[Collected data entries]
________________

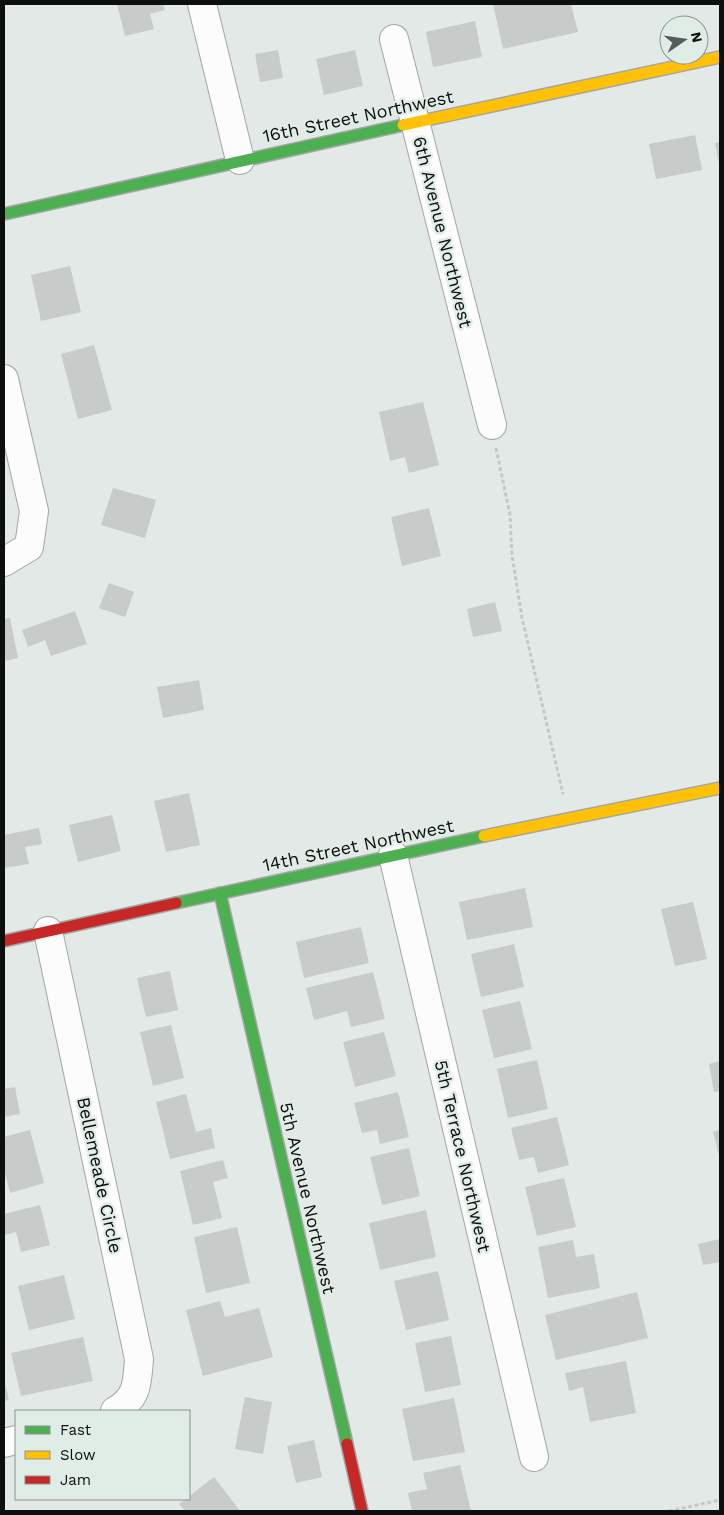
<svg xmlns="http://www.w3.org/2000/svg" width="724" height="1515" font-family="'Work Sans',sans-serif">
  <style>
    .building { fill: #c7cbc9 }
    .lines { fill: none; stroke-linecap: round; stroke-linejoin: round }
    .street-casing { stroke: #a1a6a3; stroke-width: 30 }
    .fast-casing { stroke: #a1a6a3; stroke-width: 14 }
    .slow-casing { stroke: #a1a6a3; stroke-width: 14 }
    .jam-casing { stroke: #a1a6a3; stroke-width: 14 }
    .path { stroke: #c6c8c8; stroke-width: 3; stroke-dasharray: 4 2.5; stroke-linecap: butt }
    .street { stroke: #fbfcfb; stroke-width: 28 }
    .fast { stroke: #4caf50; stroke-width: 11 }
    .slow { stroke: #ffc107; stroke-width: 11 }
    .jam { stroke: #c62828; stroke-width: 11 }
    .labels { text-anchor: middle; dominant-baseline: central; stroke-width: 4.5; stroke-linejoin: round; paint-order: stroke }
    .street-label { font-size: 18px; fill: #0c0f0d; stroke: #e0ece6 }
  </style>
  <rect width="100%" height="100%" fill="#e3e9e6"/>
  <path class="building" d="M117 4H163L165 10 150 14 154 29 125 36Z
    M493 4H571L578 32 503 49Z
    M475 21 482 57 433 67 426 32Z
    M278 50 283 78 260 82 255 54Z
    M355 50 363 86 324 95 316 59Z
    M695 135 702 170 656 179 649 144Z
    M720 142V164H719L715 143Z
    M70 266 81 312 41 321 31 275Z
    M94 345 112 410 78 419 61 354Z
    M423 402 439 465 409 473 405 457 390 461 379 412Z
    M113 488 156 500 145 538 101 525Z
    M429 508 441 556 402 566 391 517Z
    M109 583 134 592 125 617 99 608Z
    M495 602 502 631 473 637 467 609Z
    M75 611 87 644 51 656 45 640 28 647 22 630Z
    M10 618 18 658 4 661V619Z
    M199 680 204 710 163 718 157 687Z
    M189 793 200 845 166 852 154 801Z
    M112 815 121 851 78 862 69 825Z
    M39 828 42 844 25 847 29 864 4 868V835Z
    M525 888 533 927 467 940 459 902Z
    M693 902 707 959 675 966 661 909Z
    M361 927 369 963 304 978 296 942Z
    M514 944 524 987 481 997 471 954Z
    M170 971 178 1010 146 1017 137 978Z
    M373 972 385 1019 351 1027 347 1011 314 1020 306 988Z
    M520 1001 532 1049 494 1058 482 1010Z
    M171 1025 184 1078 153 1086 140 1032Z
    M384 1032 396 1076 355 1087 343 1042Z
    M537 1060 548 1109 508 1118 497 1069Z
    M720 1061V1091L714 1092 709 1064Z
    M15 1087 20 1114 4 1117V1089Z
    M398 1092 409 1137 380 1144 377 1130 362 1133 354 1103Z
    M186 1094 196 1132 211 1128 215 1148 170 1159 156 1102Z
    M557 1117 569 1165 538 1173 534 1157 519 1160 511 1128Z
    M30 1130 44 1183 10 1193 4 1169V1137Z
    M720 1130V1159L713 1132Z
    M409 1148 420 1196 382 1205 370 1157Z
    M223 1160 228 1178 213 1182 222 1218 193 1225 180 1171Z
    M564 1178 576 1227 537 1236 525 1187Z
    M40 1205 50 1245 21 1252 16 1232 4 1235V1214Z
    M426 1210 436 1257 380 1270 369 1223Z
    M237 1227 250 1283 206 1293 194 1237Z
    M720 1239V1262L703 1265 698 1244Z
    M573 1240 576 1257 594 1254 600 1288 548 1298 538 1247Z
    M438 1271 449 1320 406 1330 394 1281Z
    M64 1275 75 1319 29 1330 18 1286Z
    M637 1292 648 1338 556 1360 545 1315Z
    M220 1301 225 1317 259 1308 273 1357 203 1376 186 1310Z
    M451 1336 461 1385 425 1392 415 1343Z
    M83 1337 93 1381 21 1396 11 1353Z
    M626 1361 636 1413 590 1422 583 1387 569 1391 565 1373Z
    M4 1380 9 1400 4 1401Z
    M245 1397 272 1402 263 1454 235 1449Z
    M454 1398 465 1452 413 1461 402 1409Z
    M314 1440 322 1477 296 1483 287 1446Z
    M460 1465 471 1511H412L408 1493 427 1489 423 1473Z
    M214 1477 240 1511H185L179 1504Z"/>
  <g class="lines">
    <g class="street-casing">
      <path id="street" d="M202 4 240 160
        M394 39 492 425
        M4 379 34 511 29 547 4 562
        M393 855 534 1457
        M48 931 139 1359C137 1383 138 1398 115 1411
        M4 1443 16 1440"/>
    </g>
    <g class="fast-casing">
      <path id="fast" d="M4 214 403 125
        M220 893 347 1444
        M176 903 484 836"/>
    </g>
    <g class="slow-casing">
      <path id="slow" d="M403 125 720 57
        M484 836 720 788"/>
    </g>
    <g class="jam-casing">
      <path id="jam" d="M4 941 176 903
        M347 1444 362 1511"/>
    </g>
    <path class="path" d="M496 448 510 515 512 555 522 618 563 794
      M669 1511 720 1500"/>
    <use href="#street" class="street"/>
    <use href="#fast" class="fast"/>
    <use href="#slow" class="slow"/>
    <use href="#jam" class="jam"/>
  </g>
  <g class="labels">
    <g class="street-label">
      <text transform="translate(358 116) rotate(-12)">16th Street Northwest</text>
      <text transform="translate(443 232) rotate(76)">6th Avenue Northwest</text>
      <text transform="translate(358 845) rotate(-12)">14th Street Northwest</text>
      <text transform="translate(463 1156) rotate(77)">5th Terrace Northwest</text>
      <text transform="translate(100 1175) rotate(78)">Bellemeade Circle</text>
      <text transform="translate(308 1198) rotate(77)">5th Avenue Northwest</text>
    </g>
  </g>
  <rect width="724" height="1515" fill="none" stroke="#0c0f0d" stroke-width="10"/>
  <rect x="15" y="1410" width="175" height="90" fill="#e0ece6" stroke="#8b948f"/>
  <rect x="25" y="1426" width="25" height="8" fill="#4caf50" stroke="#8b948f"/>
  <text x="60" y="1435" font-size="15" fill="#0c0f0d">Fast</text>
  <rect x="25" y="1451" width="25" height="8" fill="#ffc107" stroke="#8b948f"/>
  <text x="60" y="1460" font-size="15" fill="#0c0f0d">Slow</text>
  <rect x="25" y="1476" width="25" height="8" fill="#c62828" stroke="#8b948f"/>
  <text x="60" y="1485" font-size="15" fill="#0c0f0d">Jam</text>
  <g transform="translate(684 40) rotate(77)"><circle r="24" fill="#e0ece6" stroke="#8b948f"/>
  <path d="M0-4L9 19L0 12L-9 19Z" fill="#575b59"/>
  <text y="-8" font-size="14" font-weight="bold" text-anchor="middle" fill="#0c0f0d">N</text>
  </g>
</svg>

________________

§ PROBLEM REQUIREMENTS
Find and copy each line above holding "lines".

§ WRITTEN ANSWER
    .lines { fill: none; stroke-linecap: round; stroke-linejoin: round }
  <g class="lines">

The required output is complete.